The sense of haunting inevitability Tyler lays out in “EARFQUAKE” with the line “’Cause when it all comes crashing down I’ll need you” persists throughout the album. In the song “RUNNING OUT OF TIME,” Tyler develops a tension between substance and style. Despite describing the quickly crumbling facade of a relationship, the beat is mystical, spacey and relatively slower than the rest of the album. The effect of this contradiction conveys a hopeless longing, a futile wish to slow time and alter the imminent.

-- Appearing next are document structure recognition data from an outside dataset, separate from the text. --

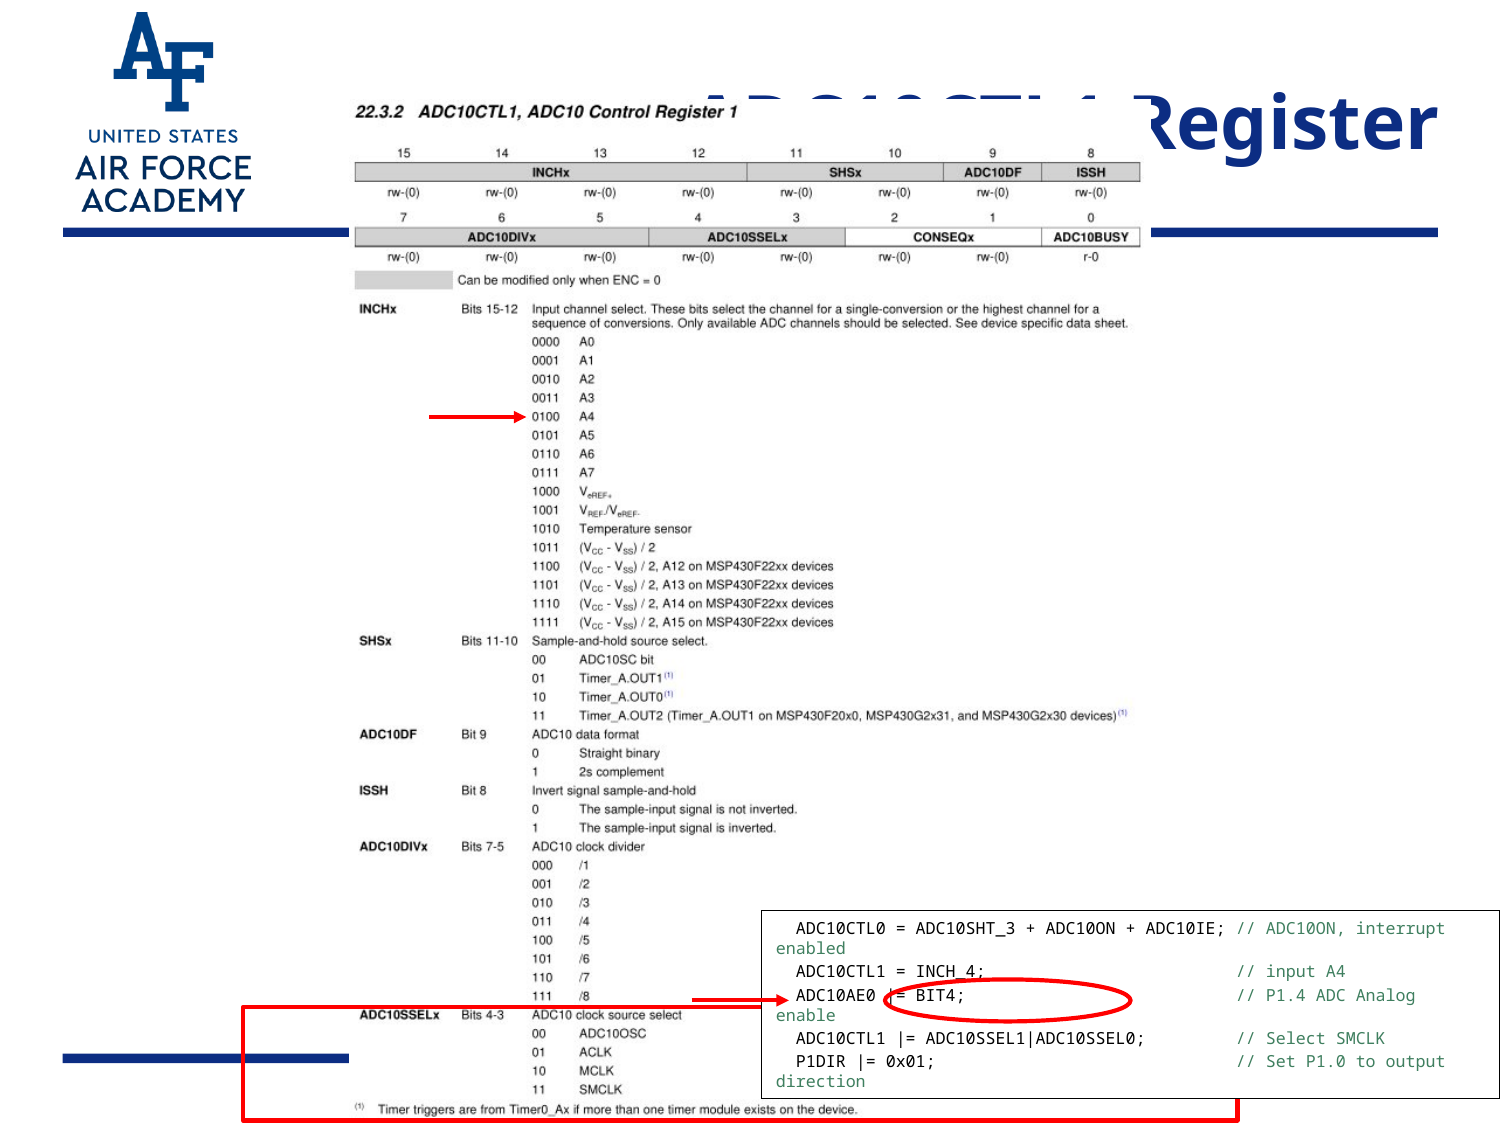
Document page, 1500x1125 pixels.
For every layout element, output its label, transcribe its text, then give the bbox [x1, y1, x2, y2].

title ADC10CTL1 Register [299, 29, 1456, 211]
text_box [243, 1006, 344, 1121]
text_box [1155, 1099, 1238, 1121]
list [349, 99, 1151, 1125]
text_box ADC10CTL0 = ADC10SHT_3 + ADC10ON + ADC10IE; // ADC10ON, interrupt enabled ADC10CTL1 = INCH_4; // input A4 ADC10AE0 |= BIT4; // P1.4 ADC Analog enable ADC10CTL1 |= ADC10SSEL1|ADC10SSEL0; // Select SMCLK P1DIR |= 0x01; // Set P1.0 to output direction [1155, 910, 1500, 1099]
picture [75, 12, 251, 212]
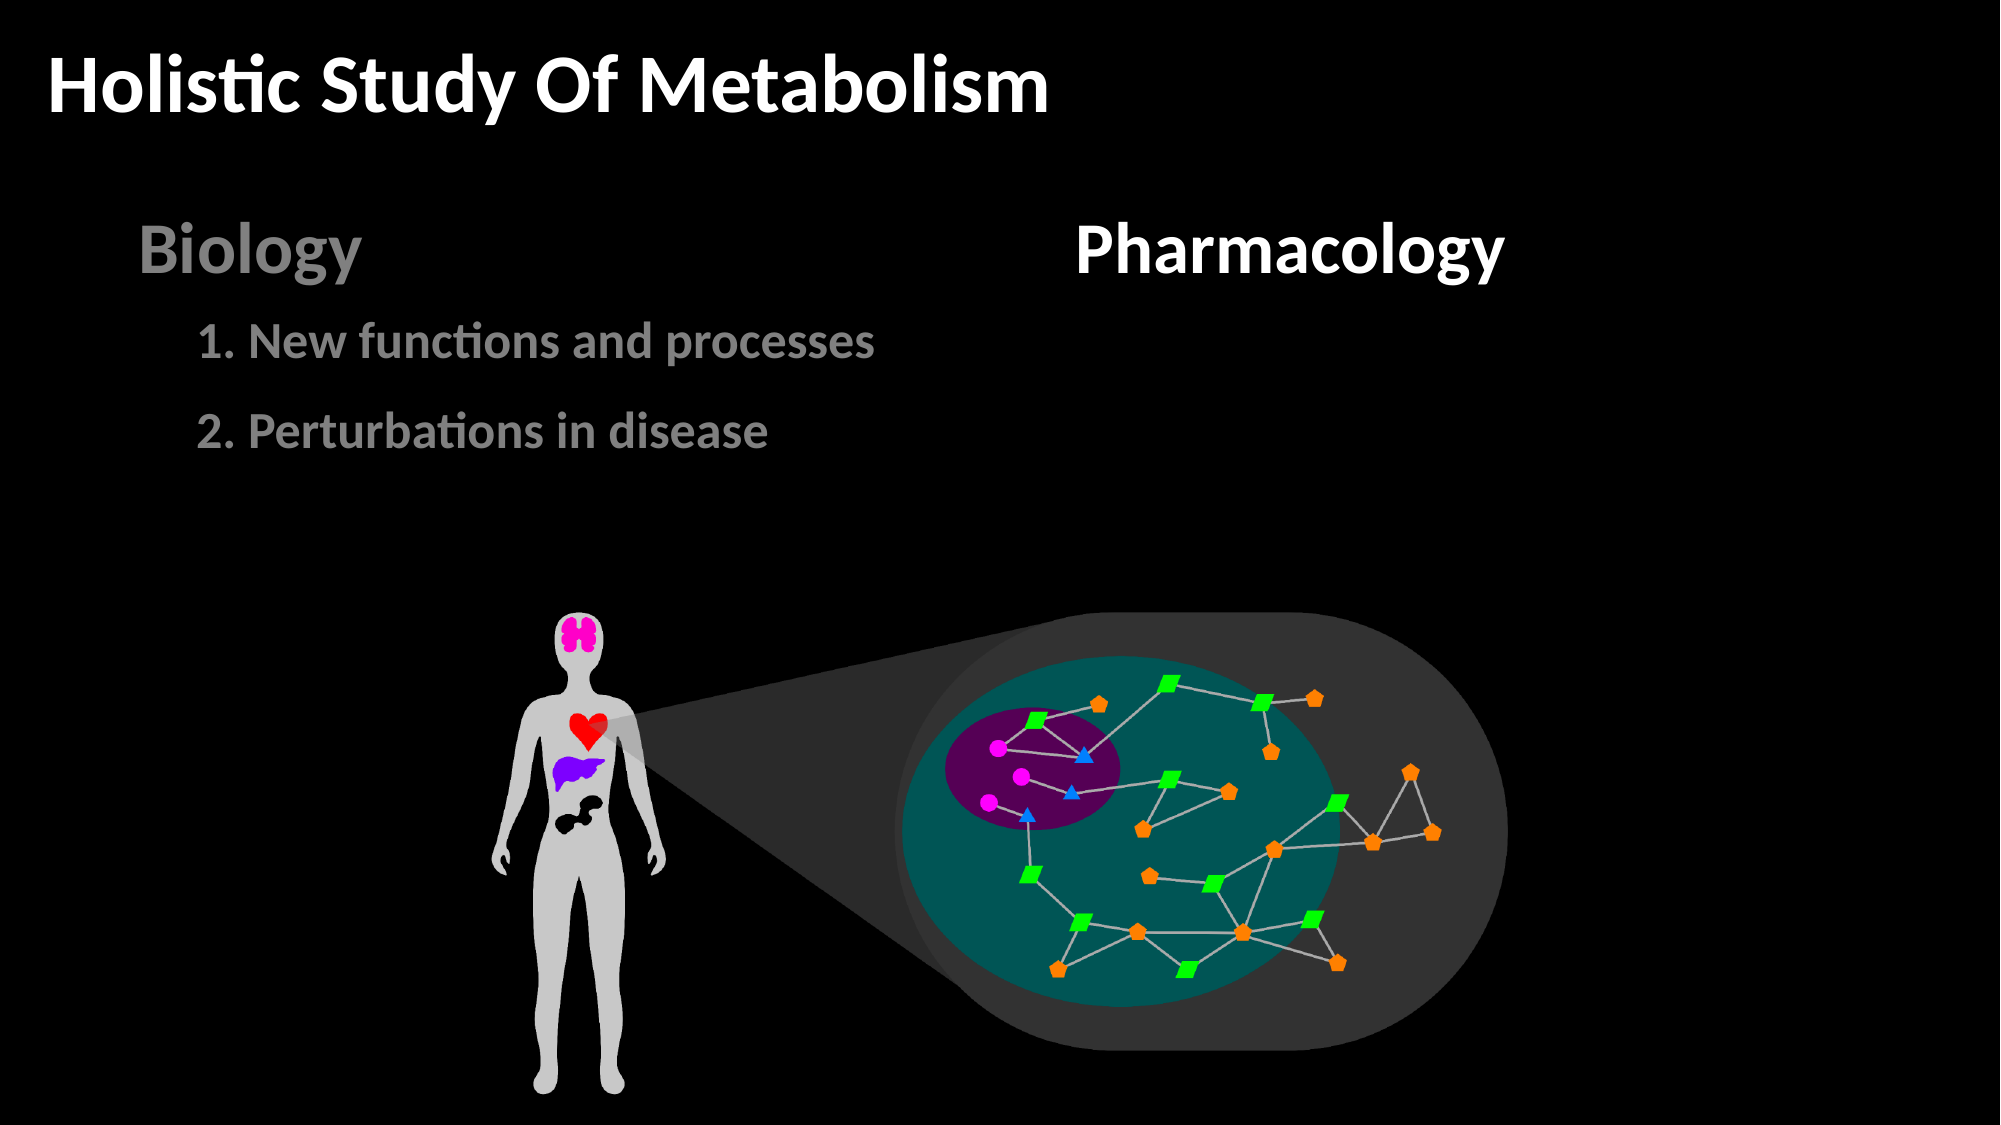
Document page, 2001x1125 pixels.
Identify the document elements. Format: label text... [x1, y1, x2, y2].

text_box Biology [123, 193, 380, 296]
picture [474, 590, 1525, 1116]
text_box Pharmacology [1060, 193, 1526, 296]
text_box Holistic Study Of Metabolism [33, 21, 1435, 137]
text_box 1. New functions and processes [181, 298, 897, 376]
text_box 2. Perturbations in disease [181, 389, 788, 467]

One of the most fascinating aspects of IGOR is how different the album sounds based on one’s surroundings. The first few times I listened to it, I devoted all of my focus to the listen, usually sitting down. However, the experience of driving while playing IGOR revealed an entirely new facet of the album. Engaging myself in a soothingly systematic activity like driving shed light on just how evenly paced and naturally composed the album is. It tells a simple story, but one that fluctuates seamlessly through dynamic musical styles.

Much of this effect lies in Tyler’s typical genre-hopping. The pulsating, arpeggiated outro of “GONE, GONE / THANK YOU” gracefully melts into the sludgy, cracking tones of “I DON’T LOVE YOU ANYMORE.” This penultimate track gives way to the explicitly bluesy finale of the album, “ARE WE STILL FRIENDS?” It’s one of Tyler, the Creator’s best songs, not because of its clarity in message but rather the lack thereof. Are our once-lovers still friends? That’s a likely yes. But are the ghosts of their romance really gone? That’s a far more compelling question, so Tyler knowingly keeps it ambiguous, with deceivingly harmonious chords and an all-too-bright melody.

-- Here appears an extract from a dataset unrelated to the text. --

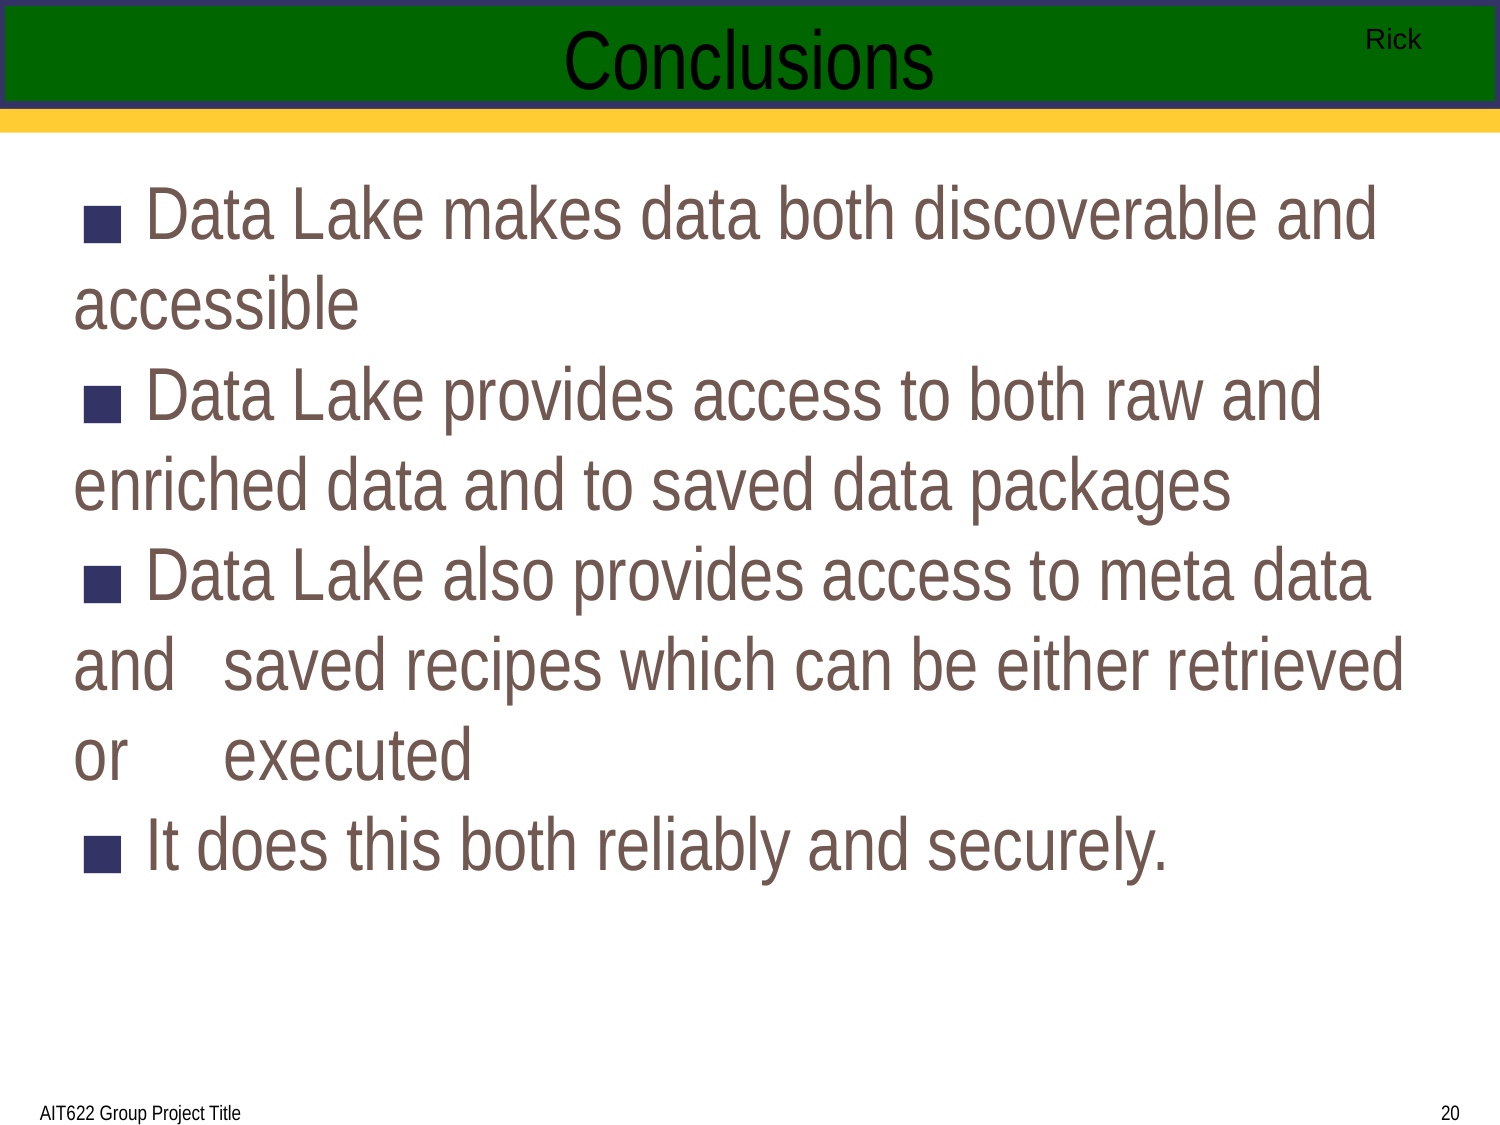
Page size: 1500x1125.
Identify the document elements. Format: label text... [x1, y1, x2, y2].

text_box Rick [1312, 12, 1475, 63]
list Data Lake makes data both discoverable and accessible Data Lake provides access to both raw and enriched data and to saved data packages Data Lake also provides access to meta data and saved recipes which can be either retrieved or executed It does this both reliably and securely. [12, 149, 1488, 1065]
title Conclusions [24, 0, 1475, 113]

IGOR is a robust, fascinating addition to the eccentric, self-mythologizing canon of Tyler, the Creator. While it certainly bounds forward in his maturity as an artist, it lacks the edge that he so unapologetically embodied. This transition shouldn’t be a disappointment; it doesn’t take away from the piercing power of his discography. Better yet, Tyler has seemingly arrived at this pensive, nuanced stage of his persona on his own terms.